Database schema migrations using sqlite-utils

Schema migrations define a sequence of changes to be made to a SQLite database, plus a mechanism for tracking which migrations have been applied and applying any that are found to be pending.

Migrations are defined in Python files using the sqlite-utils Python library, which includes a powerful table.transform() method providing enhanced alter table capabilities that are not supported by SQLite's ALTER TABLE statement.

(table.transform() implements the pattern recommended by the SQLite documentation - create a new temporary table with the new schema, copy across the data, then drop the old table and rename the temporary one in its place.)

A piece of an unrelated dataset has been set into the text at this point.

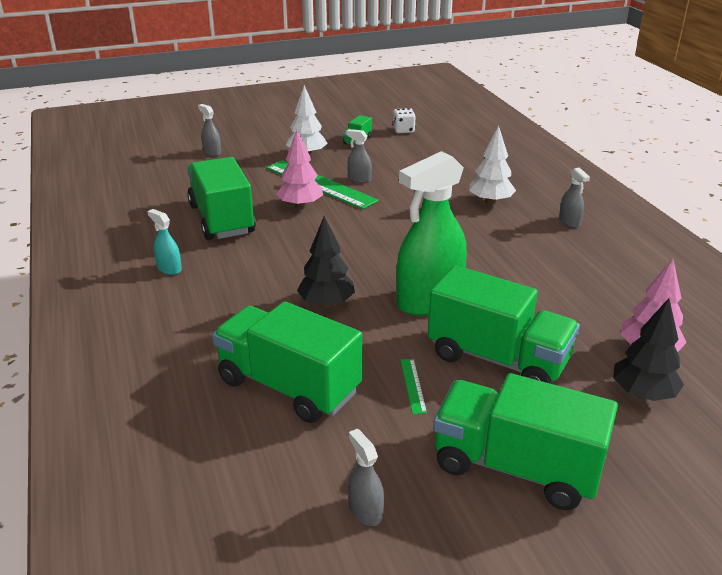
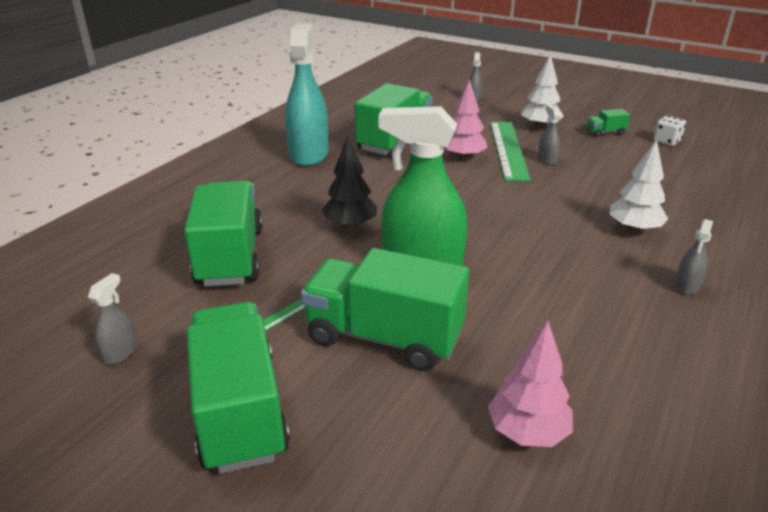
camera: 50 degrees right, 0 degrees up
turquoise spray bottle [147,209,182,275] -> turquoise spray bottle [285,23,329,166], size x2.31
green truck [428,265,580,384] -> green truck turned 120 degrees clockwise [301,248,469,371]
black tree [613,298,684,401] -> none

Here's an example migration file which creates a table called creatures, adds an additional column to it in a second step, then changes the types of two of the columns in a third:

from sqlite_utils import Migrations

migrations = Migrations("creatures")

@migrations()
def create_table(db):
    db["creatures"].create(
        {"id": int, "name": str, "species": str},
        pk="id",
    )

@migrations()
def add_weight(db):
    db["creatures"].add_column("weight", float)

@migrations()
def change_column_types(db):
    db["creatures"].transform(types={"species": int, "weight": str})

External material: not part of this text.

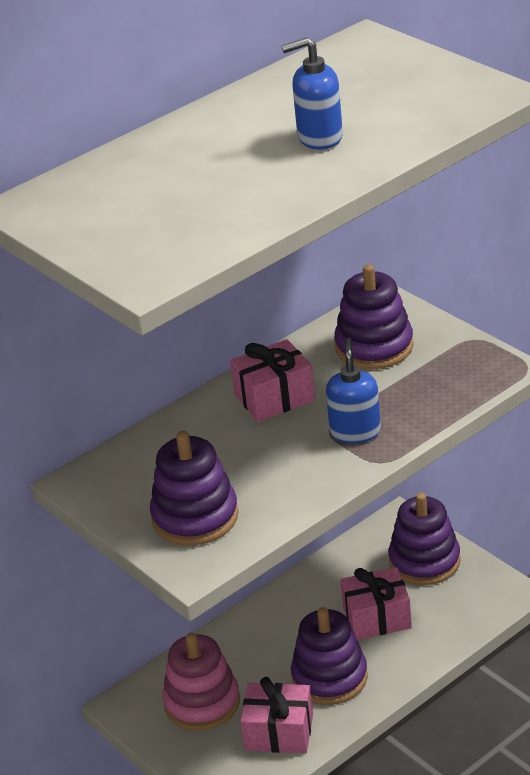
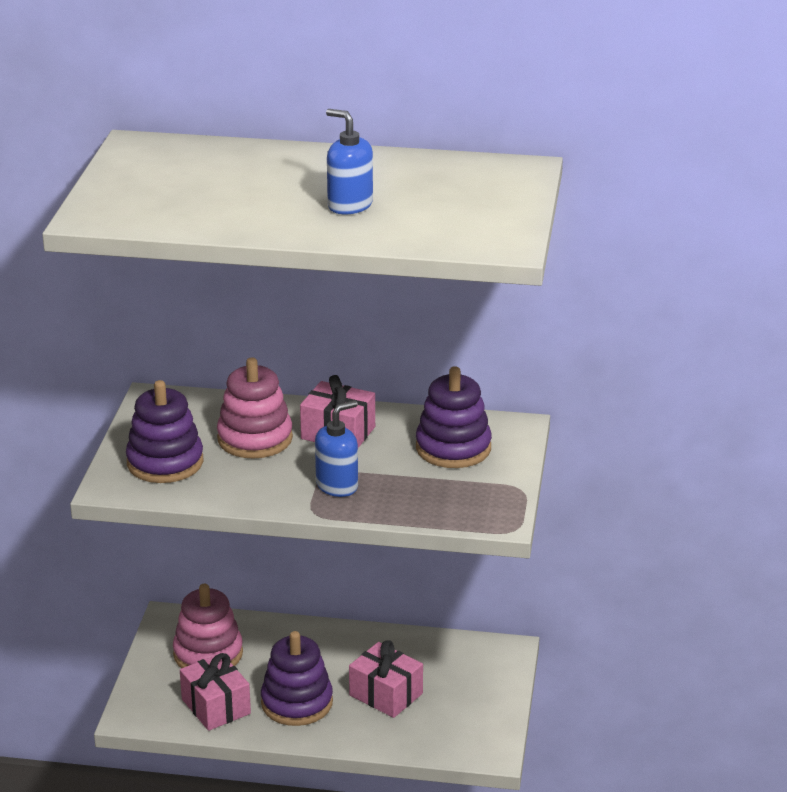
camera: 45 degrees right, 5 degrees down
purple stacking toy [389,493,461,585] -> none
none -> pink stacking toy [217,357,293,459]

Save that as migrations.py and run it against a fresh database like this:

uvx sqlite-utils migrate data.db migrations.py

Then if you check the schema of that database:

uvx sqlite-utils schema data.db

You'll see this SQL:

CREATE TABLE "_sqlite_migrations" (
   "id" INTEGER PRIMARY KEY,
   "migration_set" TEXT,
   "name" TEXT,
   "applied_at" TEXT
);
CREATE UNIQUE INDEX "idx__sqlite_migrations_migration_set_name"
    ON "_sqlite_migrations" ("migration_set", "name");
CREATE TABLE "creatures" (
   "id" INTEGER PRIMARY KEY,
   "name" TEXT,
   "species" INTEGER,
   "weight" TEXT
);

The _sqlite_migrations table is used to keep track of which migration functions have been run. The creatures table above is the schema after all three migrations have been applied.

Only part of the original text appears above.